İmamoğlu"nun "nâciz vücûdu" ve siyâsî potansiyeli bu kadar şişirilmeyi ne kadar kaldırabilir bilmiyorum? Şişirenlerin böyle bir endişesi olduğunu da zannetmiyorum. Altı ayda var edilen İmamoğlu, fazla şişirilip patlarsa, memlekette takdis edilmek için sıra bekleyen nice "veliahtlar" var.
“Bekleyenler kümesi”nin elemanları lafa gelince “asker” falan olduklarını söylemekten çekinmiyorlar ama “birisi”ni beklemekten başka yaptıkları iş olmadığı için “gönüllü etkisiz eleman” oldukları her geçen gün daha da belli oluyor. Bu gönüllü etkisiz elemanlar, kıllarını kıpırdatmadan, ekmek elden su gölden yaşayıp, ne vatan ve memleket için, ne dünya ve insanlık için taş üstüne bir çakıl taşı bile koymaya üşendikleri için, her şeyi annesinden bekleyen “şımarık çocuk” gibidirler. Ağızlarından düşürmedikleri “devlet bir şey yapsın” lafının kişisel seviyedeki ifâdesi olan “beklenen kişi” konusunda umutları azalınca “sarı saçlı mâvi gözlü” olmasından tâviz verip “olana râzı” olurlar. Onu da hayattayken “bâdem gözlü ve sırma saçlı” diye bağırlarına basarlar. Zira seçme lüksleri yoktur. Ama ellerindeki lüksten vazgeçmezler. Tatillerinden, her yıl yeniledikleri arabalarından, yurtdışı seyahatlerinden, altı ayda bir yeniledikleri telefonlarından, limiti bol basamaklı kredi kartlarından zerre kadar tâviz vermek istemezler.

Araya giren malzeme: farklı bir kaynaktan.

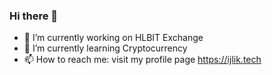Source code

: ### Hi there 👋

- 🔭 I’m currently working on HLBIT Exchange
- 🌱 I’m currently learning Cryptocurrency
- 📫 How to reach me: visit my profile page https://ijlik.tech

“Beklenen” gelince onu kaybetmemek için hemen takdis edip kutsallaştırırlar. Kutsallaştırmak için her türlü matematiksel işlem yapıp “100 yıl” sonucuna ulaşırlar. İşlerine gelince, rafa kaldırılan kutsal değerleri indirip tozlu tozlu piyasaya sürerler. Tıpkı Eski Mısır’daki râhiplerin sistemin devâmını sağlamaları gibi, tek dertleri kendi sistemlerinin çarklarının dönmesidir. Sistemi işlemesinde her hangi bir aksaklık olup da “beklenen” bekleneni vermezse, tekfir etmek için bir sâniye tereddüt etmez ve çarkın dişlileri arasında ezip yok ederler. Attila İlhân’dan mülhem şunu diyebiliriz, bu millet kimleri gördü; zâten yoktular!